What if Trump is so irked by all the TACO crowing by his critics, that one day he decides not to back down from one of his most preposterous declarations?   

 How bad does it have to get, before enough Americans wake up?  

America has always pitched itself as the champion of democracy around the world. For decades, American administrations poured millions of dollars into supporting democracy building in other countries, campaigned on behalf of opposition leaders, civil society organisations and pro-democracy movements in authoritarian countries, and scolded the leaders of countries where human rights and freedoms were not respected. Even though American foreign policy actions have often been inconsistent or imperfect, they have always been dressed up in a veneer of values and principles. Despite the views of some cynics that it was only ever about oil, George Bush’s ill-fated Iraq War was in part genuinely motivated by a desire to spread “freedom” in the Middle East. 

With his threats to commit genocide in Iran, Trump has singlehandedly destroyed America’s moral standing. It’s not good enough to claim, as some of his defenders have, that these comments were just a negotiating ploy, or “Trump being Trump.” It’s simply unacceptable for any responsible world leader to say something like this. 

There is a measure of hope in Viktor Orban’s recent electoral defeat in Hungary. But, the lesson far right populist movements will take from his defeat, including his backers in the US, will be that they will need to go even further and faster to consolidate their power.

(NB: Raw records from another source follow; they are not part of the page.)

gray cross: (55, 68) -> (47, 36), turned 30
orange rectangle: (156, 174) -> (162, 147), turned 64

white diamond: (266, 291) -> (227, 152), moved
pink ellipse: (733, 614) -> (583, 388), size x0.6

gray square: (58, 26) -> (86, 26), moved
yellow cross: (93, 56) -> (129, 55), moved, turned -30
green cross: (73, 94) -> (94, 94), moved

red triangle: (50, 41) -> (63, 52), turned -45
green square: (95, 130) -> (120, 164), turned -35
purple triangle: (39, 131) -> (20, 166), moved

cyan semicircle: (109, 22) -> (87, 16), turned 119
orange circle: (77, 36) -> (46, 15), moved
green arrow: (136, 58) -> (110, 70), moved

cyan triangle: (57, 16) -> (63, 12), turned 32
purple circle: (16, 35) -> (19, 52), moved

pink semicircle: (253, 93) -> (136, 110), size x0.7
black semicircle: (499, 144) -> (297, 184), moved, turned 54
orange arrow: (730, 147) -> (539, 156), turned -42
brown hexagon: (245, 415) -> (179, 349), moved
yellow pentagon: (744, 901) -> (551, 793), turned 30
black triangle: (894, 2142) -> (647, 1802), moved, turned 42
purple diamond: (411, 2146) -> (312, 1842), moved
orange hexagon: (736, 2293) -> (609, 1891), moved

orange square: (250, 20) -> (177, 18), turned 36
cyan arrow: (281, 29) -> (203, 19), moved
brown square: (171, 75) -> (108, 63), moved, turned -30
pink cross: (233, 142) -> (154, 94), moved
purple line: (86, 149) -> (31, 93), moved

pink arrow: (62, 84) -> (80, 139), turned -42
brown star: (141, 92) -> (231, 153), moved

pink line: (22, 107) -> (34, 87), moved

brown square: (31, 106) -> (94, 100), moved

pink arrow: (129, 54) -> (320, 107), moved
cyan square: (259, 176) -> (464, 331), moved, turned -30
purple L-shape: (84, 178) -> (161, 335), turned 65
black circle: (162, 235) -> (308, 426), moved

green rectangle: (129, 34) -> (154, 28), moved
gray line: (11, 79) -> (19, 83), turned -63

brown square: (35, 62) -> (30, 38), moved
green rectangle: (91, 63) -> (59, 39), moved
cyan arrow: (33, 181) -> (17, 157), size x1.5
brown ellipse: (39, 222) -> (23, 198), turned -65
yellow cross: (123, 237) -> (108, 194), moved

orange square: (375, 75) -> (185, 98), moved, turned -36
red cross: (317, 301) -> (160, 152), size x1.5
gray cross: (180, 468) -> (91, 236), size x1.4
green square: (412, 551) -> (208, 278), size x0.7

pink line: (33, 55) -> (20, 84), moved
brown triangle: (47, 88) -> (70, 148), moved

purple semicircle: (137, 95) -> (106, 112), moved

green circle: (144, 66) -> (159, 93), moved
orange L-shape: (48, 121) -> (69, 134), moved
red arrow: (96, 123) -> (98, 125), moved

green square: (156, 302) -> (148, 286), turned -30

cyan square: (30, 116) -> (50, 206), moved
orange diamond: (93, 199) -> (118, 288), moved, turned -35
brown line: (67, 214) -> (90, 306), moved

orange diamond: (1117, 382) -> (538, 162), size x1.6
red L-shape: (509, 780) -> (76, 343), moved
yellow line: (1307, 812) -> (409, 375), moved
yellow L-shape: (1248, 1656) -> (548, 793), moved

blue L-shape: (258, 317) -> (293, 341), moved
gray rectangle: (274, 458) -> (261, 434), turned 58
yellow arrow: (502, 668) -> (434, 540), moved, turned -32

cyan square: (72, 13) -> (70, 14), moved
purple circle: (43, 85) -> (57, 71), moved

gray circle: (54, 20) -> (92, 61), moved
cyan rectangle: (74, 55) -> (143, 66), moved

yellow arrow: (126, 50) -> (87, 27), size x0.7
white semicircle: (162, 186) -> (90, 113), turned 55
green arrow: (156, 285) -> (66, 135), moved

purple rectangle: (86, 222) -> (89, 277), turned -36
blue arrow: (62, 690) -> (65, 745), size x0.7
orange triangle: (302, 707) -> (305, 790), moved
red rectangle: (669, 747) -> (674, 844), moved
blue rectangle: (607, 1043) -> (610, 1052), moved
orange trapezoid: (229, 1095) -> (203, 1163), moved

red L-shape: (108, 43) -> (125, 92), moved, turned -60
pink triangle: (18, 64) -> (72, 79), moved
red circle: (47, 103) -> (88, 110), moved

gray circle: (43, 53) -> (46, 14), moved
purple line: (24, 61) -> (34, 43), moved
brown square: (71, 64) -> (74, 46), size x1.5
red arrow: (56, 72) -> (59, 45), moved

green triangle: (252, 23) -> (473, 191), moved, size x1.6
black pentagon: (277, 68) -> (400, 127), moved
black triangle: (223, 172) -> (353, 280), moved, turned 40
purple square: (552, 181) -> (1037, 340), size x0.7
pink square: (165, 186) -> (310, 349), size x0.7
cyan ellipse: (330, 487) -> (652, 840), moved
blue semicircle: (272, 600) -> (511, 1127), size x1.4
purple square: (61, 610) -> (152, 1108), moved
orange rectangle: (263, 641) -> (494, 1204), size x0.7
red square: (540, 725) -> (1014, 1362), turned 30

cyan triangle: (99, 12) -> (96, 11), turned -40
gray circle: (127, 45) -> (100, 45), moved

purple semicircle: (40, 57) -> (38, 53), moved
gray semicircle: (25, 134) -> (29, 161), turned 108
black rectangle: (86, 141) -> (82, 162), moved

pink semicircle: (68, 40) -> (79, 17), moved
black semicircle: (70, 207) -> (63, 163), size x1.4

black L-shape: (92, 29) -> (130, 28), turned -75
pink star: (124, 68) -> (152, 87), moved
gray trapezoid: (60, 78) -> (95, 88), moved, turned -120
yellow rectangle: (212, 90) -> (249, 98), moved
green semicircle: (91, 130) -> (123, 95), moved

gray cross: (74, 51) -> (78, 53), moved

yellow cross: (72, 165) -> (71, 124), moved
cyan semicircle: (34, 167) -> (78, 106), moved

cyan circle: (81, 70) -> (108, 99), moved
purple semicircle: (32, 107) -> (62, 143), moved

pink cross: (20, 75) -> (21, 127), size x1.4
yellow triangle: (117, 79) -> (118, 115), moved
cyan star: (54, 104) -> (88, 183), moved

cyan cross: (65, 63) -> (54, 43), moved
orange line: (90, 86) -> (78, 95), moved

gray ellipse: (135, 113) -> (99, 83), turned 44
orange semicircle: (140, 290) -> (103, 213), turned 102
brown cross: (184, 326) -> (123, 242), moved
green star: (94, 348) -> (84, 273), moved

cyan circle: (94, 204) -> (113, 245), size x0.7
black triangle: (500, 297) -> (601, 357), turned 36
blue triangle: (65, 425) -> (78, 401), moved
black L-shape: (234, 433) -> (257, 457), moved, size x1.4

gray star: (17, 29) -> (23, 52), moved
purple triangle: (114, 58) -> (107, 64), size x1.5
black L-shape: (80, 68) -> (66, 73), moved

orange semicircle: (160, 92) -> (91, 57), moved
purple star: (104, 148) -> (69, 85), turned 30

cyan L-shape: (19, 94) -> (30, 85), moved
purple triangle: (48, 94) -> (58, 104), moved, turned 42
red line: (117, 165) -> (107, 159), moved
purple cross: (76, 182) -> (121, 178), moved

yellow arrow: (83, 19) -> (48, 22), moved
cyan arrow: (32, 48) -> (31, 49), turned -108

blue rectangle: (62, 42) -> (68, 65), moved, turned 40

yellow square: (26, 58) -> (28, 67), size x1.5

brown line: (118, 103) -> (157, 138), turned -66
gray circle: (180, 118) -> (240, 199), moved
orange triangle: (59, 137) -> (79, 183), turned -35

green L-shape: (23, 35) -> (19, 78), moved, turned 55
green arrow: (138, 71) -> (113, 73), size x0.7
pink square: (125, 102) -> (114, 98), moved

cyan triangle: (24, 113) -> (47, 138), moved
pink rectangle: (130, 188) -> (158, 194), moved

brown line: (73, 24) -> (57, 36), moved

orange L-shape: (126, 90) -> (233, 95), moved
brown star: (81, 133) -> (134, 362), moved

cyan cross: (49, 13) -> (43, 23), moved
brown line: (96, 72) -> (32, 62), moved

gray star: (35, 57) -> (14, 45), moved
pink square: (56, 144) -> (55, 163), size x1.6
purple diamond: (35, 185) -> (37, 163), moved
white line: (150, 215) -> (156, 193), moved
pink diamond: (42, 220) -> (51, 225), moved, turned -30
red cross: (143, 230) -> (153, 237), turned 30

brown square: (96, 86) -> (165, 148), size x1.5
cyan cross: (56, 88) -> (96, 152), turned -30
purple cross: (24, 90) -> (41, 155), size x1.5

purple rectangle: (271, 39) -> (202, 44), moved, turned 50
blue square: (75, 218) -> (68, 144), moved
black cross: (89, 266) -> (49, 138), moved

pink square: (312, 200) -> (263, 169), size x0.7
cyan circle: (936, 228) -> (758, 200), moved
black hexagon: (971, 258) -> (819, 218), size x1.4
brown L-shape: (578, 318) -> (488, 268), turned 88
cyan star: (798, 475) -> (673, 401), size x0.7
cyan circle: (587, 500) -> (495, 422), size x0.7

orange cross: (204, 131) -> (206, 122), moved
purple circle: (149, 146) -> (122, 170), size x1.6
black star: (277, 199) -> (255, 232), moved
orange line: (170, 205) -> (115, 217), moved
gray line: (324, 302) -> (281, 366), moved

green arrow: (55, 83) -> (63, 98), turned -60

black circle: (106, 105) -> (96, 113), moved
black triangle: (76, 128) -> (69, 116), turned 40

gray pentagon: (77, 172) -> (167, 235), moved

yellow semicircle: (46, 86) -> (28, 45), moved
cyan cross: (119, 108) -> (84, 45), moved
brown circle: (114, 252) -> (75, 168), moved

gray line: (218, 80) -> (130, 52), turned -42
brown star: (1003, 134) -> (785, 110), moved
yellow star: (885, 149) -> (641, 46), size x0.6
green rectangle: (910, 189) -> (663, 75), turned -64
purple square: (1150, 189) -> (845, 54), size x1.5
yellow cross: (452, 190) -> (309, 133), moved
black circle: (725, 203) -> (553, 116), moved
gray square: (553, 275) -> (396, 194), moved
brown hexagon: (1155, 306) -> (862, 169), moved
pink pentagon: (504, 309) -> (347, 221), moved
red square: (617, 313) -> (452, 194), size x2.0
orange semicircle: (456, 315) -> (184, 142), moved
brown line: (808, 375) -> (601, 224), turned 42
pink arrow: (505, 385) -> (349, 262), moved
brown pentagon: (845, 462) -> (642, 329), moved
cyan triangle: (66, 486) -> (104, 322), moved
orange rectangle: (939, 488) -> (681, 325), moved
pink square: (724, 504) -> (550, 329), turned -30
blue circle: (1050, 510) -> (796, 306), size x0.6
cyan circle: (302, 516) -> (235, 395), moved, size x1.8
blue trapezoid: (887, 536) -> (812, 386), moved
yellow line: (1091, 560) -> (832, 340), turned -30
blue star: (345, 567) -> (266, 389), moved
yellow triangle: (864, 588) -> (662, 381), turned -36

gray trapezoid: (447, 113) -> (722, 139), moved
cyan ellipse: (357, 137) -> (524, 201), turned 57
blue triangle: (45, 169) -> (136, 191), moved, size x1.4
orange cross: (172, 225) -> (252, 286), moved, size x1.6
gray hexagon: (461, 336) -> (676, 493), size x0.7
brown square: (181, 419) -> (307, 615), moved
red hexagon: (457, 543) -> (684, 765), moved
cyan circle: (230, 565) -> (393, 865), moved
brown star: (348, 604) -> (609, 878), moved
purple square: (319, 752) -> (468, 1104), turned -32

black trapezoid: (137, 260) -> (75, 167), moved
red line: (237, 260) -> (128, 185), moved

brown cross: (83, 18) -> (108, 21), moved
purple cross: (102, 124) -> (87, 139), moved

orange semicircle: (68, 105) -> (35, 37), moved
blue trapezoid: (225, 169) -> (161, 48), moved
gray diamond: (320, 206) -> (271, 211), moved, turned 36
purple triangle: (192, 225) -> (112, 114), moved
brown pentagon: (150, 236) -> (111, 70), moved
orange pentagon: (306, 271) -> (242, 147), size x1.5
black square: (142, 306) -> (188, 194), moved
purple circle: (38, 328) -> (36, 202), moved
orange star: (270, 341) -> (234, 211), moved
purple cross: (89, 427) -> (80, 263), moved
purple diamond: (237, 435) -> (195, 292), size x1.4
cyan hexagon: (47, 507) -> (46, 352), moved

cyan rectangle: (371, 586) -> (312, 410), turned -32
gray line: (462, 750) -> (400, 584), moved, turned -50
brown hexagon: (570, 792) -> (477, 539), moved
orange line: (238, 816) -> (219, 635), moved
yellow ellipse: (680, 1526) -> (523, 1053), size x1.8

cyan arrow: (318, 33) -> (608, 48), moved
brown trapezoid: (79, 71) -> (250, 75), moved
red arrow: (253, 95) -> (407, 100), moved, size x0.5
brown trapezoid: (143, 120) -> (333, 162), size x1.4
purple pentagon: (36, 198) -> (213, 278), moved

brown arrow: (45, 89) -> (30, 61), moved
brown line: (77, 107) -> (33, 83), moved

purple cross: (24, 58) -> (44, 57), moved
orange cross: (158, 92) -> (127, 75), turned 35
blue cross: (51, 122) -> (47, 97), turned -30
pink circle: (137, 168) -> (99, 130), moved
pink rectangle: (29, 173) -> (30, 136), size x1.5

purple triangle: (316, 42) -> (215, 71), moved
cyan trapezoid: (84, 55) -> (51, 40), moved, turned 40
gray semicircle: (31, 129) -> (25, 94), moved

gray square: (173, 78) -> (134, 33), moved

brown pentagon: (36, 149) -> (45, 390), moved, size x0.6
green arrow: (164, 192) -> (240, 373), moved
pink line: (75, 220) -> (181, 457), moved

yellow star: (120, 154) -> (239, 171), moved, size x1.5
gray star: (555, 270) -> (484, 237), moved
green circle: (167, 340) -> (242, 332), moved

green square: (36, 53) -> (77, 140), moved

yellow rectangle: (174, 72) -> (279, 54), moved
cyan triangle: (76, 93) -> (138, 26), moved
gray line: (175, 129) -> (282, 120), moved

I therefore don’t believe it is either “just a joke”, or a coincidence that Trump has been openly declaring that he will pardon everyone who works closely with him. He means it, as a way to authorise even more flagrant criminal behaviour by his associates, to protect him and his cronies from accountability.  

After the lunch where I completely lost my diplomatic cool, a close associate pulled me aside, and suggested I needed to be less emotional, and more analytical, about the state of America. I don’t agree. I think more Americans need to be more angry, more outraged, more fired up and more active than they are at the moment, before it is too late, and there is nothing left to salvage. 

Perhaps American democracy will eventually right itself. It’s withstood severe tests before, including a bitter civil war. But, I say, why leave it to chance? Hope is not a strategy.